Le chef de RaiSport, Paolo Petrecca, a démissionné après qu’une série d’erreurs lors de la cérémonie d’ouverture des Jeux olympiques de Milan-Cortina ait déclenché une révolte et d’éventuelles grèves des journalistes de la RAI.
Le président de la chaîne nationale italienne de sports, Paolo Petrecca, a démissionné, a annoncé jeudi la RAI, après que son commentaire lors de la cérémonie d’ouverture des Jeux olympiques d’hiver de Milan-Cortina soit devenu un embarras international.
Petrecca a démissionné de son poste de directeur de RaiSport après son commentaire en direct du 6 février, au cours duquel il a confondu l’actrice italienne Matilda De Angelis avec Mariah Carey et a confondu le président du Comité international olympique avec la fille du président italien.
Ces erreurs ont déclenché une révolte parmi les journalistes de la RAI, qui ont retiré leur signature de toute couverture et ont annoncé des grèves après la fin des Jeux dimanche.
Petrecca avait remplacé un autre commentateur à la dernière minute après que ce journaliste eut accidentellement révélé les détails d’une apparition surprise du président italien Sergio Mattarella lors d’une conférence de presse précédant la cérémonie.
Qu’est-ce qui n’a pas fonctionné
Petrecca a ouvert l’émission en accueillant les téléspectateurs au « Stadio Olimpico » – le stade principal de Rome – plutôt qu’au San Siro de Milan, où se déroulait la cérémonie.
Lorsque De Angelis, l’une des actrices italiennes les plus connues, est apparue à l’écran, Petrecca a annoncé : « Le spectacle continue avec Mariah Carey ». La pop star américaine s’est produite plus tard au cours de la cérémonie.
Alors que le président italien entrait dans le stade aux côtés de la présidente du CIO, Kirsty Coventry, Petrecca a déclaré aux téléspectateurs qu’ils regardaient « Mattarella et sa fille ».

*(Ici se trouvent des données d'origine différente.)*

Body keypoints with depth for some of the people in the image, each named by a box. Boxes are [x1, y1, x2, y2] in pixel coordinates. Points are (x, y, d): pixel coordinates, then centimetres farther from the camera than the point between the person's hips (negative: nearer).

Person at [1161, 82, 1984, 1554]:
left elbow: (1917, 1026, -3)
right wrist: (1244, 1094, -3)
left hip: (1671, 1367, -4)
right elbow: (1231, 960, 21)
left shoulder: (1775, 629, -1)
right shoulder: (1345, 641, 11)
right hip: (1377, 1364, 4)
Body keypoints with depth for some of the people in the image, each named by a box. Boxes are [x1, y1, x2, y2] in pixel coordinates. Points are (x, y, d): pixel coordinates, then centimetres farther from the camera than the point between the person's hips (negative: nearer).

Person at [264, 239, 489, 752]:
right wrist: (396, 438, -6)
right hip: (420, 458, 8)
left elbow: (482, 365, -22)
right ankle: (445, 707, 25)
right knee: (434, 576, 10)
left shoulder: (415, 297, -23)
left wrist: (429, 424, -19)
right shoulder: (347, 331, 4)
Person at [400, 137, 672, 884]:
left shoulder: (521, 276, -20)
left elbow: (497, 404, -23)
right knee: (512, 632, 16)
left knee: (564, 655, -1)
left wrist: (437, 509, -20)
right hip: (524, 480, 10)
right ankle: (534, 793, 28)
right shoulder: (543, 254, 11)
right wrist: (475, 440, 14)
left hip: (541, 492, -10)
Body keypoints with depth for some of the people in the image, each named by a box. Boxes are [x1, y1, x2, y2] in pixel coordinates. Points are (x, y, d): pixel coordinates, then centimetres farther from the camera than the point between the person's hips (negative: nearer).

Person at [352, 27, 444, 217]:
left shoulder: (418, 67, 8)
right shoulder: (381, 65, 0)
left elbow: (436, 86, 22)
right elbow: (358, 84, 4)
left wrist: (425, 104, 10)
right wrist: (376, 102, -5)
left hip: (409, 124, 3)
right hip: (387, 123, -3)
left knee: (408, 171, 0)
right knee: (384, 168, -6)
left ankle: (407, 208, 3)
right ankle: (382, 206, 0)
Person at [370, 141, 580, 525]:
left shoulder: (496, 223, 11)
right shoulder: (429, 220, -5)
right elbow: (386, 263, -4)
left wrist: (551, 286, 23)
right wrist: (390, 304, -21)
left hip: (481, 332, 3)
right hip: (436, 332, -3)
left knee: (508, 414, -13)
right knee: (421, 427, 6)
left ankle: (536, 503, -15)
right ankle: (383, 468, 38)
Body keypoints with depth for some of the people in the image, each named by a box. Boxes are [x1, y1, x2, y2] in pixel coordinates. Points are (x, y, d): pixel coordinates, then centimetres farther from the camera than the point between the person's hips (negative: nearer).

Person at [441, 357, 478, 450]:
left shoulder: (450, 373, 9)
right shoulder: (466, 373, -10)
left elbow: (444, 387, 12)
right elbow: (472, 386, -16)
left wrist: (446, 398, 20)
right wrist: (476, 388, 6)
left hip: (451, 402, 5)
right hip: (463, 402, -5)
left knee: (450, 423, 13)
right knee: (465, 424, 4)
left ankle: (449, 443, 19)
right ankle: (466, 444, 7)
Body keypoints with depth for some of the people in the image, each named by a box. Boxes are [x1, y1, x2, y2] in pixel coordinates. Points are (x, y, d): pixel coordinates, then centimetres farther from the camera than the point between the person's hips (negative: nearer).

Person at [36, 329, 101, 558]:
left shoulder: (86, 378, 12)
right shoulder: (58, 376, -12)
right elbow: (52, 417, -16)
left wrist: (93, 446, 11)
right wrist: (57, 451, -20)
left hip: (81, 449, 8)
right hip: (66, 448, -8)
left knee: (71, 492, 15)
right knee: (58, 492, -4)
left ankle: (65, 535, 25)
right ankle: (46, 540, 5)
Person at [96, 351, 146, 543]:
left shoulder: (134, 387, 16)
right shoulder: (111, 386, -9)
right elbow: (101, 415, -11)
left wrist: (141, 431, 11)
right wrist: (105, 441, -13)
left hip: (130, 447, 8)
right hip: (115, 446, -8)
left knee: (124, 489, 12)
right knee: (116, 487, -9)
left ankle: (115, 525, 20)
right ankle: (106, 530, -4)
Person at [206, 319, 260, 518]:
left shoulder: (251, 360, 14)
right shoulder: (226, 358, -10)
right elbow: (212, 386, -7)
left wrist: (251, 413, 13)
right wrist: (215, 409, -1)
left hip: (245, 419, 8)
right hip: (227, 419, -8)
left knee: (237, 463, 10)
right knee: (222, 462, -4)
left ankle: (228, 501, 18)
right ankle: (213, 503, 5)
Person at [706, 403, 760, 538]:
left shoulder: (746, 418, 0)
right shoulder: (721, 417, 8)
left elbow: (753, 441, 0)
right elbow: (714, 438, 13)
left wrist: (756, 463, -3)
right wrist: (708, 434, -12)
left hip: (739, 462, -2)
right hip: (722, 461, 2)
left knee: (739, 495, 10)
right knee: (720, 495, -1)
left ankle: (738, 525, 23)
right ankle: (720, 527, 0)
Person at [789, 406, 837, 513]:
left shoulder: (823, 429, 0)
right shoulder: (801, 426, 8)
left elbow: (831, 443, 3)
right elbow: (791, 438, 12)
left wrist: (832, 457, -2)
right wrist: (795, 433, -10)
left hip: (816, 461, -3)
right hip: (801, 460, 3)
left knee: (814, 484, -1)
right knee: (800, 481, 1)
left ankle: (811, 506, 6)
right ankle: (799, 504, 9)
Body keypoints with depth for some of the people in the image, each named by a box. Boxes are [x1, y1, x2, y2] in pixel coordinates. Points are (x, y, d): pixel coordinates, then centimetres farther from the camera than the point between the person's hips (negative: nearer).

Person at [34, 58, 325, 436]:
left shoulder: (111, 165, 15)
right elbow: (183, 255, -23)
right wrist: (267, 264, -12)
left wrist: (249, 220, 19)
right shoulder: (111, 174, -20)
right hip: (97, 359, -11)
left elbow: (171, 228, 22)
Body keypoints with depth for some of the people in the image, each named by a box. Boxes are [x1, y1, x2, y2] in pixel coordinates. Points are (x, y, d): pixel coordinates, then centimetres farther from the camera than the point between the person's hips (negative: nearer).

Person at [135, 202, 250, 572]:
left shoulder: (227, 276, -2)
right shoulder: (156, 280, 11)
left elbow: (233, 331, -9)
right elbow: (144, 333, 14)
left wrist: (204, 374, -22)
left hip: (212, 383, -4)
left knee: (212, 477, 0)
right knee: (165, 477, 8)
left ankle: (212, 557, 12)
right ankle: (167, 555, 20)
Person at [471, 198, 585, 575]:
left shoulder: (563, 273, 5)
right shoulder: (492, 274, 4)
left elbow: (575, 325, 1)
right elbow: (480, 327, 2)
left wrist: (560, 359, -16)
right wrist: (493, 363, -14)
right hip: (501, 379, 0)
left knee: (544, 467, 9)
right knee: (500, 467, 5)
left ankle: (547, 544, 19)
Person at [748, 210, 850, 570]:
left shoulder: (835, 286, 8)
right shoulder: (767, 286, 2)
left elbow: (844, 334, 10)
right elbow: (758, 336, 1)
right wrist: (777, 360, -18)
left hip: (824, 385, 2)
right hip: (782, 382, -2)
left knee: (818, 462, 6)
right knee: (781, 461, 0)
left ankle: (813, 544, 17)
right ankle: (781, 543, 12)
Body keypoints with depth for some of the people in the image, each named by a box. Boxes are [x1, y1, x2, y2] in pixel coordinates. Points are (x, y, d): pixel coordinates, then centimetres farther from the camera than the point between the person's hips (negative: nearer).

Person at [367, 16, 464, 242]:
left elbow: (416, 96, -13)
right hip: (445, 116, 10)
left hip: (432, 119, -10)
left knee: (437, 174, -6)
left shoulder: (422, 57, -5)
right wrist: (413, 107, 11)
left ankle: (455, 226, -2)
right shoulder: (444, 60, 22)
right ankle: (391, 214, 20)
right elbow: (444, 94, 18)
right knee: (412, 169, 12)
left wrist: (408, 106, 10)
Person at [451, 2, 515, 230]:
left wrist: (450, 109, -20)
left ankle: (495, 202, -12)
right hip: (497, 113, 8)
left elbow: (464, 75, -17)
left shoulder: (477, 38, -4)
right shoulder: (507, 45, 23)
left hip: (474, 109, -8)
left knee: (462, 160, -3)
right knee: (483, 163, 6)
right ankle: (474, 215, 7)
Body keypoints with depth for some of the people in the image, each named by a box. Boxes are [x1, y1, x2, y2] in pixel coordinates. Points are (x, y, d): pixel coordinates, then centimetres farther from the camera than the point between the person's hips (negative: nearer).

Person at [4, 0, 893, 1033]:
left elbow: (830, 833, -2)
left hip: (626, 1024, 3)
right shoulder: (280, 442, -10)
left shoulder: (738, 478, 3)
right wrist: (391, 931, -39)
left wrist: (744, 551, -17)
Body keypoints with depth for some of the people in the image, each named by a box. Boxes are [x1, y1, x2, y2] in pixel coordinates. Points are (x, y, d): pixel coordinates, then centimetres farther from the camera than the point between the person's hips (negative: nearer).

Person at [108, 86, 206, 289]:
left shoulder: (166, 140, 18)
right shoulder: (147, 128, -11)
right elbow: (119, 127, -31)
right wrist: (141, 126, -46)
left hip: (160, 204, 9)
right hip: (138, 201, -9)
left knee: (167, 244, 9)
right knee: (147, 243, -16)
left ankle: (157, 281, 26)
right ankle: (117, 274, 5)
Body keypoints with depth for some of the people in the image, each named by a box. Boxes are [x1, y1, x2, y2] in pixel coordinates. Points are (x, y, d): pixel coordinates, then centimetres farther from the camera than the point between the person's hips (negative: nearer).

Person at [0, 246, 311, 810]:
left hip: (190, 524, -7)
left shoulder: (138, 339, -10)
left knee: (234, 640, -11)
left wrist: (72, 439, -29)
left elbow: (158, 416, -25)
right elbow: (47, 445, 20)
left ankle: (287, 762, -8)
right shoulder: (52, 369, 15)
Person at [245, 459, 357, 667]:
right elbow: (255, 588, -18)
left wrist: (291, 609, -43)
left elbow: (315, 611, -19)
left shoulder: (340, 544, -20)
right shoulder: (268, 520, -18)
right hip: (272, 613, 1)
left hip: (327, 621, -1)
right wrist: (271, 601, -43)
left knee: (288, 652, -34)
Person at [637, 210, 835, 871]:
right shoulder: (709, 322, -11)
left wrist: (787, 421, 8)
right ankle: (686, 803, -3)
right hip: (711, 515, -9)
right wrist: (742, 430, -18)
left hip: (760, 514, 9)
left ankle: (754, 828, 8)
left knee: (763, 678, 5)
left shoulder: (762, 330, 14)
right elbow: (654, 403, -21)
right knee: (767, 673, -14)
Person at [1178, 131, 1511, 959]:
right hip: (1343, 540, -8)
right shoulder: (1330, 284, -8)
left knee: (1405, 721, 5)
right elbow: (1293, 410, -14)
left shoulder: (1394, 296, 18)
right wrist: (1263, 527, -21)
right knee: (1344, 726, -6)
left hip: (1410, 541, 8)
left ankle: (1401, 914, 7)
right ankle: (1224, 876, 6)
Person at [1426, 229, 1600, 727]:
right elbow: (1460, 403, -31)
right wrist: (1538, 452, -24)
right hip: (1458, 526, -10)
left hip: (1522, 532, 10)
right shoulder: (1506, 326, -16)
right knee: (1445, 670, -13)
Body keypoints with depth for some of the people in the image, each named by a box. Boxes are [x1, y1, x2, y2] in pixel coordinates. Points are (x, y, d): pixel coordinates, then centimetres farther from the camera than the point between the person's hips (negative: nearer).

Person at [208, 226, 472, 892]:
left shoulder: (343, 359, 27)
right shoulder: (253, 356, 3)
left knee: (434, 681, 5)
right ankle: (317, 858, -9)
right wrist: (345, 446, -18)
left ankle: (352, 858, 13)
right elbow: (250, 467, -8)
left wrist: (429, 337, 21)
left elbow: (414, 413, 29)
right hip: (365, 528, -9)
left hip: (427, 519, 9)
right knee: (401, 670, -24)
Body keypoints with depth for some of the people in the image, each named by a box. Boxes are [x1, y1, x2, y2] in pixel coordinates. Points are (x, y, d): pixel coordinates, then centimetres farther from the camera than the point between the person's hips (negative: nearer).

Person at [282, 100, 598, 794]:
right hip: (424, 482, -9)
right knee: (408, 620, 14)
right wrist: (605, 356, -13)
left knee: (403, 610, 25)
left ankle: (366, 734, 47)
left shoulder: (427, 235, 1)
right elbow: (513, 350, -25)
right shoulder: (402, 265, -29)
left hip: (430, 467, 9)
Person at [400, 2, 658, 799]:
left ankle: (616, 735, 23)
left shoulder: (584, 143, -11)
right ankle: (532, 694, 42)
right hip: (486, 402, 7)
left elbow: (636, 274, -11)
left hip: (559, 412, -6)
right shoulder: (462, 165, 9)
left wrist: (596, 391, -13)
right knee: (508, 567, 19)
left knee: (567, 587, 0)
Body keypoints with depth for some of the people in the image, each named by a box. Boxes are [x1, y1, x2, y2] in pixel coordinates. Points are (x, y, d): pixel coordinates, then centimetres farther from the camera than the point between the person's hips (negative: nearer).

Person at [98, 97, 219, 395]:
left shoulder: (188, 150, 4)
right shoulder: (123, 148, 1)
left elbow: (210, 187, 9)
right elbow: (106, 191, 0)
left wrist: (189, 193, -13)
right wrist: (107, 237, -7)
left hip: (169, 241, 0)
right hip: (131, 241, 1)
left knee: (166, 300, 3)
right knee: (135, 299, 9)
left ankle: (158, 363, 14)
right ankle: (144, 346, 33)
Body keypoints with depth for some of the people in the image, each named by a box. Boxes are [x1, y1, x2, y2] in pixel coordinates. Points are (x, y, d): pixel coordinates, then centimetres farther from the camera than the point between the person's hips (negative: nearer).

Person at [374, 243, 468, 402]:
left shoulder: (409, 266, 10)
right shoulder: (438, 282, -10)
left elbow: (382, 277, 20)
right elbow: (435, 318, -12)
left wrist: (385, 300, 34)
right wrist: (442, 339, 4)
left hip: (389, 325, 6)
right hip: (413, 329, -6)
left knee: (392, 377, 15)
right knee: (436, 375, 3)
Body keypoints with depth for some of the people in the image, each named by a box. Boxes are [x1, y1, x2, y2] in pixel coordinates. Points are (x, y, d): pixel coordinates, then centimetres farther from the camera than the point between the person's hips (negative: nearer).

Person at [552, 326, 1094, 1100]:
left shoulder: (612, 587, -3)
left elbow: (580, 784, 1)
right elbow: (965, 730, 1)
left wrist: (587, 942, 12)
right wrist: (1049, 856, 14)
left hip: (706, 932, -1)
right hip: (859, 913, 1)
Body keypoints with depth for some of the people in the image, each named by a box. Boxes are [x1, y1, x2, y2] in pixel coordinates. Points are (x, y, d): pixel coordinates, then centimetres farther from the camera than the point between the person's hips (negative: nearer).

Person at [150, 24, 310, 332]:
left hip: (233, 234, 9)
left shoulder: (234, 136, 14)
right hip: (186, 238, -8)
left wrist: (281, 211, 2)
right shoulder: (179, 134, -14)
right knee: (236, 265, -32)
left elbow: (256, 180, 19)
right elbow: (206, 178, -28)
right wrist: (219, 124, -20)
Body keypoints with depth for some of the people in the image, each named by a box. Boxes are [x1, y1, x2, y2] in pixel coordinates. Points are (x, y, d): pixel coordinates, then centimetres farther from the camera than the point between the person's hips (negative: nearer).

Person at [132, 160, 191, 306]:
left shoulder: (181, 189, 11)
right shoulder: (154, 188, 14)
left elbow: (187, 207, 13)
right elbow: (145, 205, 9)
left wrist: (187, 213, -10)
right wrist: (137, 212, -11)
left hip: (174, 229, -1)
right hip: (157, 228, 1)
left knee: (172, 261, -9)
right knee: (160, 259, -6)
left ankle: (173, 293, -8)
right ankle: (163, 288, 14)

Peut-être le plus exaspérant pour les amateurs de sport italiens, Petrecca n’a pas réussi à reconnaître cinq des six champions italiens de volley-ball portant la flamme olympique. Il n’a identifié que Paola Egonu, tandis que la capitaine de l’équipe Anna Danesi et quatre autres champions olympiques et mondiaux sont restés anonymes.
Petrecca n’a pas non plus mentionné le nom du rappeur milanais Ghali lors de sa performance, bien que le musicien ait déjà fait la une des journaux comme un choix controversé qui avait suscité les critiques de la Lega, parti d’extrême droite italien, pour son différend en cours avec le chef du parti Matteo Salvini et ses opinions pro-palestiniennes.
Les journalistes ripostent
Les journalistes sportifs de la RAI avaient déjà perdu confiance en Petrecca, ayant rejeté ses projets éditoriaux à trois reprises ces derniers mois. La cérémonie d’ouverture a été la goutte d’eau qui a fait déborder le vase.
« Nous avons tous été embarrassés, personne n’a été exclu, et ce sans que ce soit de notre faute », a déclaré le syndicat des journalistes.
« Il est temps de faire entendre notre voix car nous sommes confrontés au pire chiffre jamais enregistré par RaiSport dans l’un des événements les plus attendus de tous les temps. »
Petrecca a annoncé sa décision sur Instagram en publiant une image tirée d’un tableau de la Renaissance représentant Saint Matthieu et une référence biblique à la Dernière Cène, lorsque Jésus a dit à ses apôtres : « l’un de vous me trahira ».
Il n’a pas expliqué qui, selon lui, l’avait trahi.
Barbara Floridia, qui préside la commission parlementaire de contrôle de la RAI, a déclaré qu’elle avait convoqué le directeur général de la RAI pour un interrogatoire le 11 mars.
Ce commentaire bâclé a suscité une large couverture médiatique internationale, transformant ce qui aurait dû être une vitrine pour la radiodiffusion italienne en un désastre de relations publiques pour la chaîne d’État.
Petrecca restera théoriquement aux commandes jusqu’à la fin des Jeux olympiques, mais a confié le contrôle quotidien à son adjoint, Marco Lollobrigida. Auro Bulbarelli, le journaliste initialement prévu pour commenter, dirigera la cérémonie de clôture le 22 février.